Saturday, January 12, 2013

Dust to dust


The day started gently enough.  I slept in and skipped my morning run, instead making a Starbucks instant mocha from my slightly-delayed Christmas package (thanks, Ma! You’re the best!) and enjoying the cool morning air and the solitude.  Which lasted for all of a minute and a half, before three girls from the Mongol horde—excuse me, El Hadji clan—appeared, little noses pressed against my screen door in an attitude that I find alternately endearing and obnoxious, depending on my mood.

But this morning they were being sweet, and as there were three (and not twenty), I let them in and set them to coloring while I worked on Fulfulde, using them to check vocabulary now and again.
And then my translator, Baigovor, appeared, and things got a little hairy.

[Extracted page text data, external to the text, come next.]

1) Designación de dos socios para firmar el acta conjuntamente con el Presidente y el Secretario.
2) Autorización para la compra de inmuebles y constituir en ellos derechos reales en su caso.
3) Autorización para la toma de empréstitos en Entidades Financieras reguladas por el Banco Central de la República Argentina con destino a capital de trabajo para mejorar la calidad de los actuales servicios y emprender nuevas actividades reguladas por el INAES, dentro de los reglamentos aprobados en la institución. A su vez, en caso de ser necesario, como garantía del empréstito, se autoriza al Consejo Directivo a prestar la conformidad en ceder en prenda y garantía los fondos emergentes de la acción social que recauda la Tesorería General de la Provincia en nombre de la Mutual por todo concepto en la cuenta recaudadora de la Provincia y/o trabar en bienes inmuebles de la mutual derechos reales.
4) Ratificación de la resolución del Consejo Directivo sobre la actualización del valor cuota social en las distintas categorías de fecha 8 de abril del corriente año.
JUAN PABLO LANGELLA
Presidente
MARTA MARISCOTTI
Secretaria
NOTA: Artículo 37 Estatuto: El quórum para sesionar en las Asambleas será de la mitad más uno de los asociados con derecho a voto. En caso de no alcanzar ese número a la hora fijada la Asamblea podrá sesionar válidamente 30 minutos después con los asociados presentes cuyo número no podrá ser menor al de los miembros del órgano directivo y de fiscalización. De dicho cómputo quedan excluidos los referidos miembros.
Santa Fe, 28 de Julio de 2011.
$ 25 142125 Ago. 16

We were slated to go up into the hills to some of the more isolated villages in my health district to do interviews and consultations.  He had insisted that we borrow a moto so that he could drive, rather than going with my friend Moussa, who is my primary means of transportation. I had assumed he was taking care of those arrangements.  He thought I understood that he wanted me to.  As such, neither of us had, necessitating a last-minute scramble, which finally turned up the least encouraging machine I’ve seen.  If it had been furniture, it would have been described as “antiqued”.  The seat was tied on with a red-and-white checked keffiyeh.  This might have been bearable, but that the road, which wound steeply up into the hills, had been torn apart by Sodecoton trucks barreling through to collect the cotton harvest.  After the second time the moto tipped over, I declined to remount, walking the rest of the way and meeting Baigovor at the top. 

Towards the end of my interviews in Ndouzeng, I was shown to the village’s main midwife.  We spoke for half an hour or so about birthing, malnutrition, and traditional healing.  As I stood to leave, she called me back into her compound, where she gifted me a rooster. He made a terrifying journey back down the mountain clamped firmly under my arm, thrice being almost thrown into the bush as I was forced to leap off the moto, or risk falling off. He is now hobbled under a tree behind my house.  I have named him The General. 

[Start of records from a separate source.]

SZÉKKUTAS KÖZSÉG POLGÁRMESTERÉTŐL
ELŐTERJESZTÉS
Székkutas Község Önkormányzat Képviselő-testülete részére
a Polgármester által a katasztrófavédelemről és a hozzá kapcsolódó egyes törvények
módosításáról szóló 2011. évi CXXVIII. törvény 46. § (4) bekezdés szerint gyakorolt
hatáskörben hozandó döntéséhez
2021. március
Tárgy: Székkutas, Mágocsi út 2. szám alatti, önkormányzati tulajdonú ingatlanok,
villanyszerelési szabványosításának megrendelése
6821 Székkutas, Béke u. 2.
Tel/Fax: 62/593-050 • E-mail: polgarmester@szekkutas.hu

As we were pulling into the final stretch home, Baigovor abruptly confirmed that I wanted to see the cadaver, right?  Communication not being one of his natural talents, I probed further to figure out what on earth he was talking about.  Turns out, the lamido’s father-in-law died, and we were in the three-day period during which the body was displayed before burial.  Wanting to get the distressed and panting General back home, I reluctantly agreed, assuming this would be a villageoise version of an open casket, minus the formaldehyde and plus a baking African midday sun. 

Boy, was I wrong.

Imagine, if you will, a rag doll of enormous proportions, twice the height of a man and infinitely broader, arms and legs like couches, swathed in every kind of fabric—a sort of tribal fetish Michelin Man, the part representing the head bristling with porcupine quills, the lap littered with woven bowls, calabash gourds, and iron-handled knives.  This, propped up against the compound wall, was what greeted me as I walked up, having left Baigovor and the moto a respectful distance away, the General hanging by his feet from the handlebars.  I thought maybe the figure was a sort of giant gri-gri, a larger-than-life homunculus made to represent the dead man’s spirit, or something.  I looked at it curiously, then assuming the body was laid out inside the concession, I turned to enter.

The deceased’s daughter was standing in the doorway.  “Would you like a closer look at the body?” she asked, gesturing at the monstrous doll.

That was when I realized: this didn’t represent the dead man. This was the dead man. Somewhere deep inside the layers and layers of fabric—onto which a child was now clambering, reinforcing my couch metaphor from earlier—there was an actual cadaver, wrapped into oblivion, into an almost grotesque parody of a chief or warrior. 

It was a strange moment of cultural navel-gazing.  I was almost repulsed, but found myself immediately probing why: is it less grotesque to want to view an actual corpse, albeit powdered and made nice and surrounded by lilies?  It bears no more resemblance to the living counterpart than this fetish did to the man within; at my grandmother’s funeral, I remember thinking she looked like a wax model made by someone who had had her described to him but had never seen her in person.  They’re only different ways of obscuring death.  What lies wrapped in that rag doll is no longer the chief’s father-in-law, any more than the chemically altered, lipsticked form in my grandmother’s coffin was, in any significant sense, her.

That night that tamtams rolled for this man.  I could hear the drums and the shrilling cries of the dancers all the way from my house, late into the night. 

Ashes to ashes.

1 comment:

  1. I just have to comment that your Saturday was like weirdly congruent to mine (which was my first Muslim funeral) and that the universe is really strange sometimes.